THE TASK:
Each line of the data holding "Temperature" should be found and copied.
————————
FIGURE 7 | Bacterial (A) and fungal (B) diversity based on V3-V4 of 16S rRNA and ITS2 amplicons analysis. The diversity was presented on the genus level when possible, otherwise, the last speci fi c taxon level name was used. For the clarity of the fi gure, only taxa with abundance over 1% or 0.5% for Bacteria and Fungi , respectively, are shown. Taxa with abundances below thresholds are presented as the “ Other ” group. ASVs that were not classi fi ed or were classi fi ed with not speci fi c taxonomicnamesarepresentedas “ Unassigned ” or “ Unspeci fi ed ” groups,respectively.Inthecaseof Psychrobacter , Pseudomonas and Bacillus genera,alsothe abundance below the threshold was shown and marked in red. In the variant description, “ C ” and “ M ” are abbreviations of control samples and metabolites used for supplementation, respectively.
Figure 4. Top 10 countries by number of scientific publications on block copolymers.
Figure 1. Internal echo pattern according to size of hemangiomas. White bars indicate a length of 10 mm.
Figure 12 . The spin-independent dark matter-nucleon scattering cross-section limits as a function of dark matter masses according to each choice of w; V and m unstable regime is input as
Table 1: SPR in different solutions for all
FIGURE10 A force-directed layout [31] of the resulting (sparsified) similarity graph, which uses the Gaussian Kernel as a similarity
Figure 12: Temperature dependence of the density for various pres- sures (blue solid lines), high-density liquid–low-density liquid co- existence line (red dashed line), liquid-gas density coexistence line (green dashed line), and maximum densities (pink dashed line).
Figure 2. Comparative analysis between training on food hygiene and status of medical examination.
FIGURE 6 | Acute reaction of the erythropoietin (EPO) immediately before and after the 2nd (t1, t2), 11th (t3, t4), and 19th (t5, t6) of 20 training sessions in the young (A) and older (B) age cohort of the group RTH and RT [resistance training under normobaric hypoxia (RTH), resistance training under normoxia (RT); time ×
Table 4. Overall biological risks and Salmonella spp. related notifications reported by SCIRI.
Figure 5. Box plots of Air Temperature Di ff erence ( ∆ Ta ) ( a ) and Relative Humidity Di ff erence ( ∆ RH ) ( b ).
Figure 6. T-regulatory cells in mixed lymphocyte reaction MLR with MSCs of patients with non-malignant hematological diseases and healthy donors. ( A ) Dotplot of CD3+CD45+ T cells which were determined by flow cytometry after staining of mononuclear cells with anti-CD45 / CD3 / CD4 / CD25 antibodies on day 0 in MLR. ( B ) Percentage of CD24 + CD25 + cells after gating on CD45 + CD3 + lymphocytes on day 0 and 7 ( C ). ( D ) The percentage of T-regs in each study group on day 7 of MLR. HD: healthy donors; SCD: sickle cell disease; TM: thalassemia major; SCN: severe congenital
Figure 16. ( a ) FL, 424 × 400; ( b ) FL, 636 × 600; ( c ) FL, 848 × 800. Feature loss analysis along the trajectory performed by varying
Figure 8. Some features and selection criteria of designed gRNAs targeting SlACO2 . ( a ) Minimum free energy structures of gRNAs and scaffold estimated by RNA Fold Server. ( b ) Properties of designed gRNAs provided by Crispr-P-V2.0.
————————
SOLUTION TO THE EXERCISE:
Figure 12: Temperature dependence of the density for various pres- sures (blue solid lines), high-density liquid–low-density liquid co- existence line (red dashed line), liquid-gas density coexistence line (green dashed line), and maximum densities (pink dashed line).
Figure 5. Box plots of Air Temperature Di ff erence ( ∆ Ta ) ( a ) and Relative Humidity Di ff erence ( ∆ RH ) ( b ).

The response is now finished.